(Dataset content Opens)

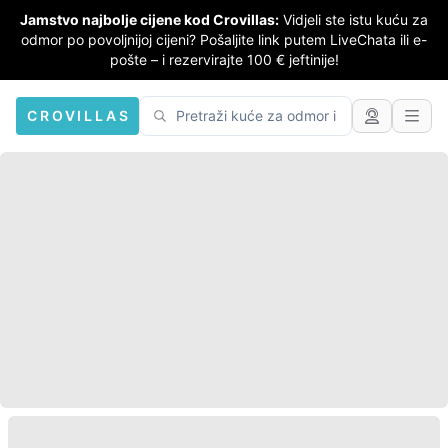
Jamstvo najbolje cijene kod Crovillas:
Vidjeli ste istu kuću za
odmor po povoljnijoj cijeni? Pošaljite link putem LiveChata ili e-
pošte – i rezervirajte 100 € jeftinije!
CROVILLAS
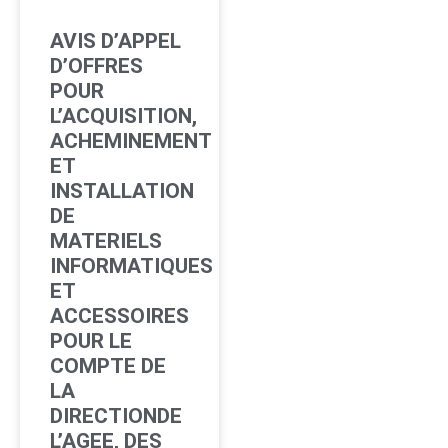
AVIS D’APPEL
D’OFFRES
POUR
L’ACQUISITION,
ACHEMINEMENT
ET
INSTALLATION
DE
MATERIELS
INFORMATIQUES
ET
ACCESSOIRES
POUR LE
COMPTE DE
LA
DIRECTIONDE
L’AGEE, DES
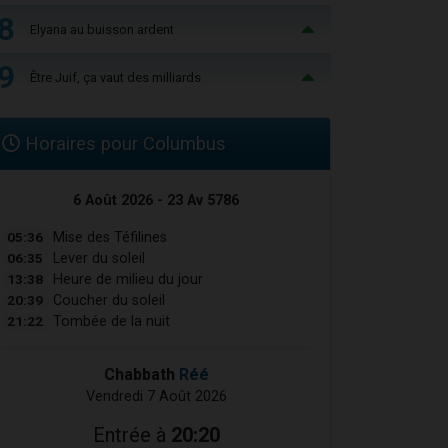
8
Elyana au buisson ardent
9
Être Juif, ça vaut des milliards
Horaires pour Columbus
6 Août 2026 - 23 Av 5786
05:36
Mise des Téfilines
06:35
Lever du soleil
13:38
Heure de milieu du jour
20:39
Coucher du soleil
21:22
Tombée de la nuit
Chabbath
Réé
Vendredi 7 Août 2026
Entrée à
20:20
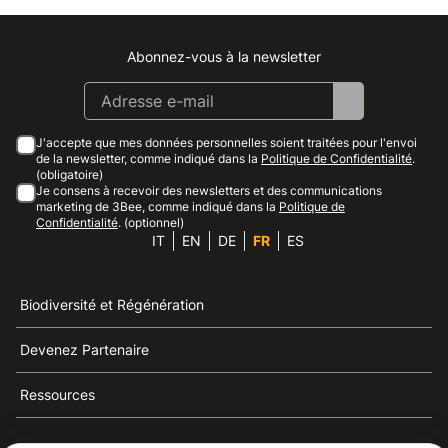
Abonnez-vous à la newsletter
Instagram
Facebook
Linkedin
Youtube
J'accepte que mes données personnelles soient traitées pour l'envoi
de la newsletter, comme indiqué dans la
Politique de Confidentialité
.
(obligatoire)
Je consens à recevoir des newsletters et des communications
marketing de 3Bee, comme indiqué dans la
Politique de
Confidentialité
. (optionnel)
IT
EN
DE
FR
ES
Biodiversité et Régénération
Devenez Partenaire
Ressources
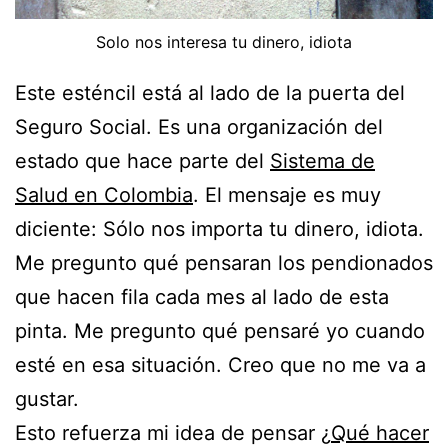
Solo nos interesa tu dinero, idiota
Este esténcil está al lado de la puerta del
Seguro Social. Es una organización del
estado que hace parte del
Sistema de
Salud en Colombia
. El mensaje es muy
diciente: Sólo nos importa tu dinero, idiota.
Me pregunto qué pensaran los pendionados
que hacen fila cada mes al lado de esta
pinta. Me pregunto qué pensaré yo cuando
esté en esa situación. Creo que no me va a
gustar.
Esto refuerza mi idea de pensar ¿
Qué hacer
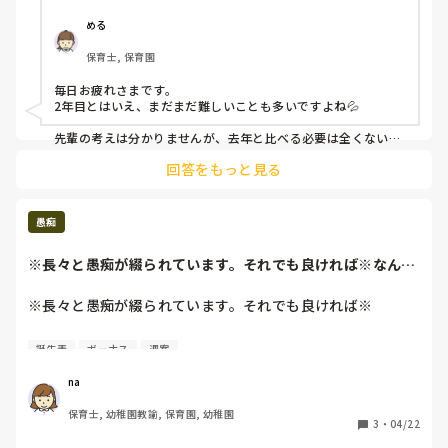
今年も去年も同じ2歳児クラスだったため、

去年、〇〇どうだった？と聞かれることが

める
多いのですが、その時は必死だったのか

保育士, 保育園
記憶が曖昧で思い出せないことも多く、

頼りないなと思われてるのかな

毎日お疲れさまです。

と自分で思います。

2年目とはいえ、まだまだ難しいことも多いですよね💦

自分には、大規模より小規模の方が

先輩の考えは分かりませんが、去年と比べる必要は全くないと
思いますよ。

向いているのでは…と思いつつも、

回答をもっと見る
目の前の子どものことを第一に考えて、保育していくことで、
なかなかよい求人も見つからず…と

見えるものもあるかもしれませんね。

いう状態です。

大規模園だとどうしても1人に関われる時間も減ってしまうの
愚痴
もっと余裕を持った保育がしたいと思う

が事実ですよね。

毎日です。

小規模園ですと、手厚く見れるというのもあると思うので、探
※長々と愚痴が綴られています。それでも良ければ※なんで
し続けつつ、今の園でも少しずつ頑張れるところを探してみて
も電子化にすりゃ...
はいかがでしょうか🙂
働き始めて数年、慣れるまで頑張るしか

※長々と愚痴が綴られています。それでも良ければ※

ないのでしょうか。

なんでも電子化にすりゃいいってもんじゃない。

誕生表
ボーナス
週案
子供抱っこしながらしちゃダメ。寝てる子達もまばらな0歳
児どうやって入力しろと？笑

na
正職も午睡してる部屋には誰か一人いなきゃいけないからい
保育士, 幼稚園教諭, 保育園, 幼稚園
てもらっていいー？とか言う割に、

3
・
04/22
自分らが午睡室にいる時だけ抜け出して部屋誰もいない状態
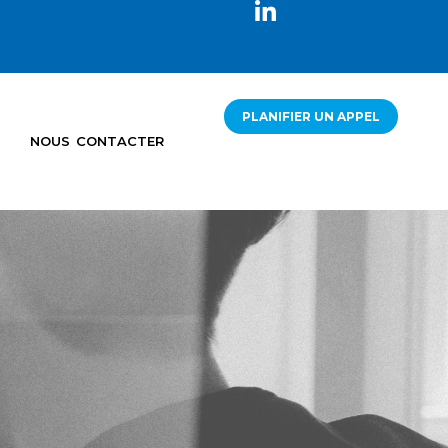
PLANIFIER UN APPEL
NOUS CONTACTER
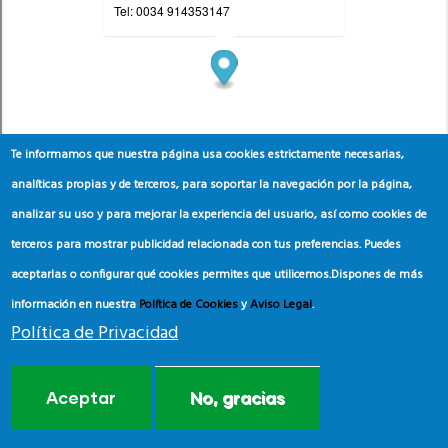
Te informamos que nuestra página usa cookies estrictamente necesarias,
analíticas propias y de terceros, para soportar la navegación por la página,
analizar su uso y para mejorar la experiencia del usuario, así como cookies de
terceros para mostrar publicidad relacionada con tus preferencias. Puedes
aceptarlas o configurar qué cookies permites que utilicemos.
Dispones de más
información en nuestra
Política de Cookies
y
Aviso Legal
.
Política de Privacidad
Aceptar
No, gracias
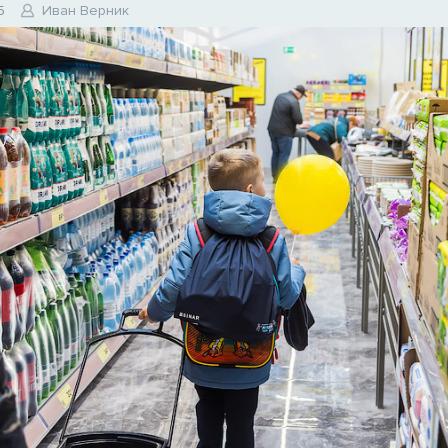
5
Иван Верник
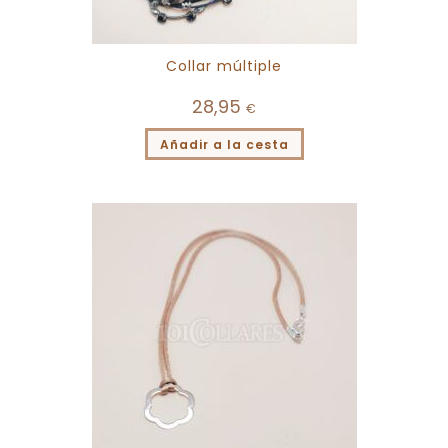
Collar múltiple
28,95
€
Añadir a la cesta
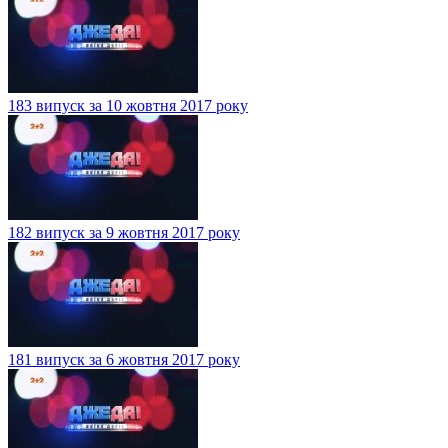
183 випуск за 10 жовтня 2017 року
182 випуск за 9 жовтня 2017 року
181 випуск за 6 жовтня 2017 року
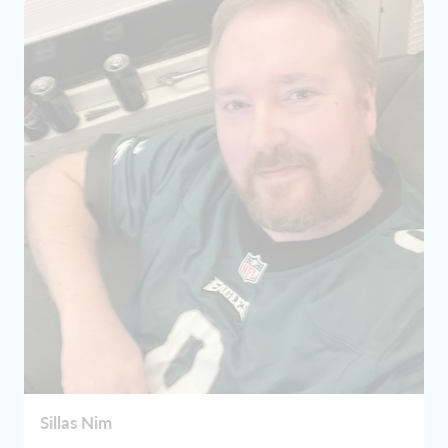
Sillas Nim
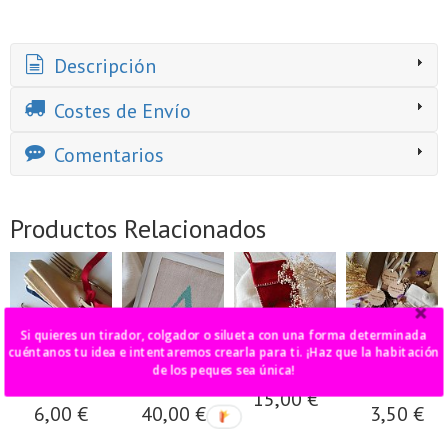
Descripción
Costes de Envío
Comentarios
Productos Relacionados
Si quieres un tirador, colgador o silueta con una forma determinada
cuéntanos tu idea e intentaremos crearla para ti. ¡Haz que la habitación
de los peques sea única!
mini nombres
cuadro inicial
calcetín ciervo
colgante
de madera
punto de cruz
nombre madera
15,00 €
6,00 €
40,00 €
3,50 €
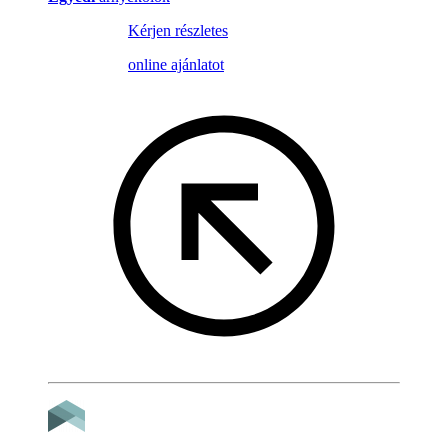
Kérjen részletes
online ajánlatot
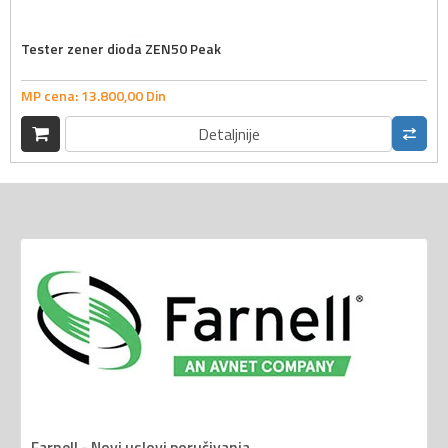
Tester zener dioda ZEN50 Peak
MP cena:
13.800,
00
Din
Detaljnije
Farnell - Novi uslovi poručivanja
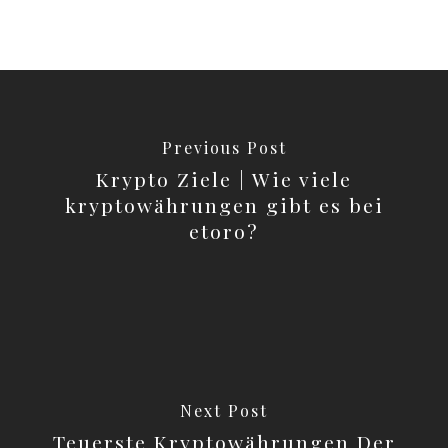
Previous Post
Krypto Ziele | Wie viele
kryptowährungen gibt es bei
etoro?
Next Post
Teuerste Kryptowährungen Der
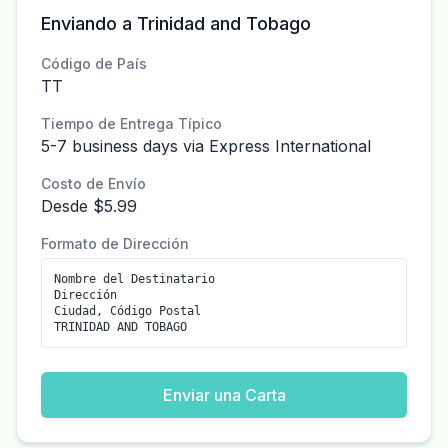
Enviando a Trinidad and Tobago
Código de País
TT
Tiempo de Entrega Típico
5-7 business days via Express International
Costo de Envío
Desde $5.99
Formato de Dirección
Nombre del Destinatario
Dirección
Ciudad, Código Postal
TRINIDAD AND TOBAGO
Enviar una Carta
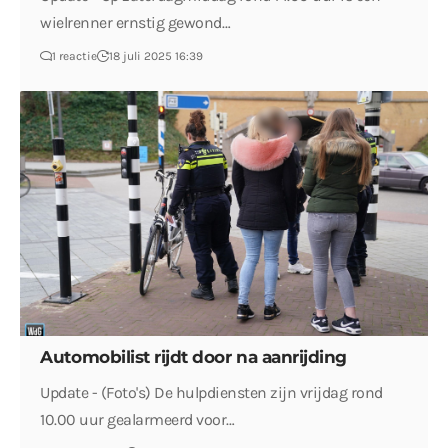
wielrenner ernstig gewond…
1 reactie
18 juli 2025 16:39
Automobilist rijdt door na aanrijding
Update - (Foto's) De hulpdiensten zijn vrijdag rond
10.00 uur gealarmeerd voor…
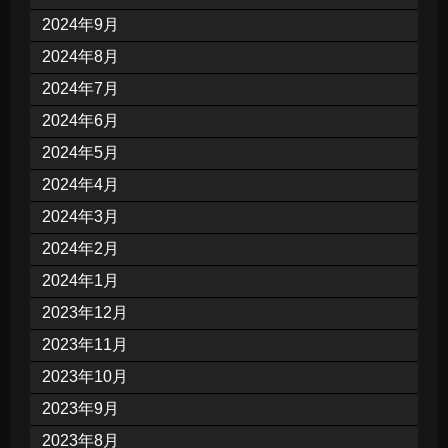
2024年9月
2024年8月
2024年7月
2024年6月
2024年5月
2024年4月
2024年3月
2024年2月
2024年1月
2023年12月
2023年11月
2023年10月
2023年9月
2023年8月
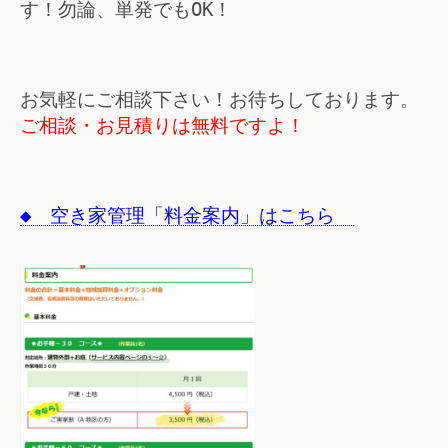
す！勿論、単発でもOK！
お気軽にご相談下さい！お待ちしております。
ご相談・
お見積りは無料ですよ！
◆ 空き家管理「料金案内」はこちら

(Dataset content Closes)

What is being asked:
Reproduce all of the lines above word for word, leaving out the pictures.

Response:
Jamstvo najbolje cijene kod Crovillas:
Vidjeli ste istu kuću za
odmor po povoljnijoj cijeni? Pošaljite link putem LiveChata ili e-
pošte – i rezervirajte 100 € jeftinije!
CROVILLAS
AVIS D’APPEL
D’OFFRES
POUR
L’ACQUISITION,
ACHEMINEMENT
ET
INSTALLATION
DE
MATERIELS
INFORMATIQUES
ET
ACCESSOIRES
POUR LE
COMPTE DE
LA
DIRECTIONDE
L’AGEE, DES
8
Elyana au buisson ardent
9
Être Juif, ça vaut des milliards
Horaires pour Columbus
6 Août 2026 - 23 Av 5786
05:36
Mise des Téfilines
06:35
Lever du soleil
13:38
Heure de milieu du jour
20:39
Coucher du soleil
21:22
Tombée de la nuit
Chabbath
Réé
Vendredi 7 Août 2026
Entrée à
20:20
Abonnez-vous à la newsletter
Instagram
Facebook
Linkedin
Youtube
J'accepte que mes données personnelles soient traitées pour l'envoi
de la newsletter, comme indiqué dans la
Politique de Confidentialité
.
(obligatoire)
Je consens à recevoir des newsletters et des communications
marketing de 3Bee, comme indiqué dans la
Politique de
Confidentialité
. (optionnel)
IT
EN
DE
FR
ES
Biodiversité et Régénération
Devenez Partenaire
Ressources
Solo nos interesa tu dinero, idiota
Este esténcil está al lado de la puerta del
Seguro Social. Es una organización del
estado que hace parte del
Sistema de
Salud en Colombia
. El mensaje es muy
diciente: Sólo nos importa tu dinero, idiota.
Me pregunto qué pensaran los pendionados
que hacen fila cada mes al lado de esta
pinta. Me pregunto qué pensaré yo cuando
esté en esa situación. Creo que no me va a
gustar.
Esto refuerza mi idea de pensar ¿
Qué hacer
今年も去年も同じ2歳児クラスだったため、

去年、〇〇どうだった？と聞かれることが

める
多いのですが、その時は必死だったのか

保育士, 保育園
記憶が曖昧で思い出せないことも多く、

頼りないなと思われてるのかな

毎日お疲れさまです。

と自分で思います。

2年目とはいえ、まだまだ難しいことも多いですよね💦

自分には、大規模より小規模の方が

先輩の考えは分かりませんが、去年と比べる必要は全くないと
思いますよ。

向いているのでは…と思いつつも、

回答をもっと見る
目の前の子どものことを第一に考えて、保育していくことで、
なかなかよい求人も見つからず…と

見えるものもあるかもしれませんね。

いう状態です。

大規模園だとどうしても1人に関われる時間も減ってしまうの
愚痴
もっと余裕を持った保育がしたいと思う

が事実ですよね。

毎日です。

小規模園ですと、手厚く見れるというのもあると思うので、探
※長々と愚痴が綴られています。それでも良ければ※なんで
し続けつつ、今の園でも少しずつ頑張れるところを探してみて
も電子化にすりゃ...
はいかがでしょうか🙂
働き始めて数年、慣れるまで頑張るしか

※長々と愚痴が綴られています。それでも良ければ※

ないのでしょうか。

なんでも電子化にすりゃいいってもんじゃない。

誕生表
ボーナス
週案
子供抱っこしながらしちゃダメ。寝てる子達もまばらな0歳
児どうやって入力しろと？笑

na
正職も午睡してる部屋には誰か一人いなきゃいけないからい
保育士, 幼稚園教諭, 保育園, 幼稚園
てもらっていいー？とか言う割に、

3
・
04/22
自分らが午睡室にいる時だけ抜け出して部屋誰もいない状態
PLANIFIER UN APPEL
NOUS CONTACTER
Te informamos que nuestra página usa cookies estrictamente necesarias,
analíticas propias y de terceros, para soportar la navegación por la página,
analizar su uso y para mejorar la experiencia del usuario, así como cookies de
terceros para mostrar publicidad relacionada con tus preferencias. Puedes
aceptarlas o configurar qué cookies permites que utilicemos.
Dispones de más
información en nuestra
Política de Cookies
y
Aviso Legal
.
Política de Privacidad
Aceptar
No, gracias
5
Иван Верник
Collar múltiple
28,95
€
Añadir a la cesta
183 випуск за 10 жовтня 2017 року
182 випуск за 9 жовтня 2017 року
181 випуск за 6 жовтня 2017 року
Sillas Nim
Descripción
Costes de Envío
Comentarios
Productos Relacionados
Si quieres un tirador, colgador o silueta con una forma determinada
cuéntanos tu idea e intentaremos crearla para ti. ¡Haz que la habitación
de los peques sea única!
mini nombres
cuadro inicial
calcetín ciervo
colgante
de madera
punto de cruz
nombre madera
15,00 €
6,00 €
40,00 €
3,50 €
Kérjen részletes
online ajánlatot
Tester zener dioda ZEN50 Peak
MP cena:
13.800,
00
Din
Detaljnije
Farnell - Novi uslovi poručivanja
Previous Post
Krypto Ziele | Wie viele
kryptowährungen gibt es bei
etoro?
Next Post
Teuerste Kryptowährungen Der
Enviando a Trinidad and Tobago
Código de País
TT
Tiempo de Entrega Típico
5-7 business days via Express International
Costo de Envío
Desde $5.99
Formato de Dirección
Nombre del Destinatario
Dirección
Ciudad, Código Postal
TRINIDAD AND TOBAGO
Enviar una Carta
wielrenner ernstig gewond…
1 reactie
18 juli 2025 16:39
Automobilist rijdt door na aanrijding
Update - (Foto's) De hulpdiensten zijn vrijdag rond
10.00 uur gealarmeerd voor…
2024年9月
2024年8月
2024年7月
2024年6月
2024年5月
2024年4月
2024年3月
2024年2月
2024年1月
2023年12月
2023年11月
2023年10月
2023年9月
2023年8月
す！勿論、単発でもOK！
お気軽にご相談下さい！お待ちしております。
ご相談・
お見積りは無料ですよ！
◆ 空き家管理「料金案内」はこちら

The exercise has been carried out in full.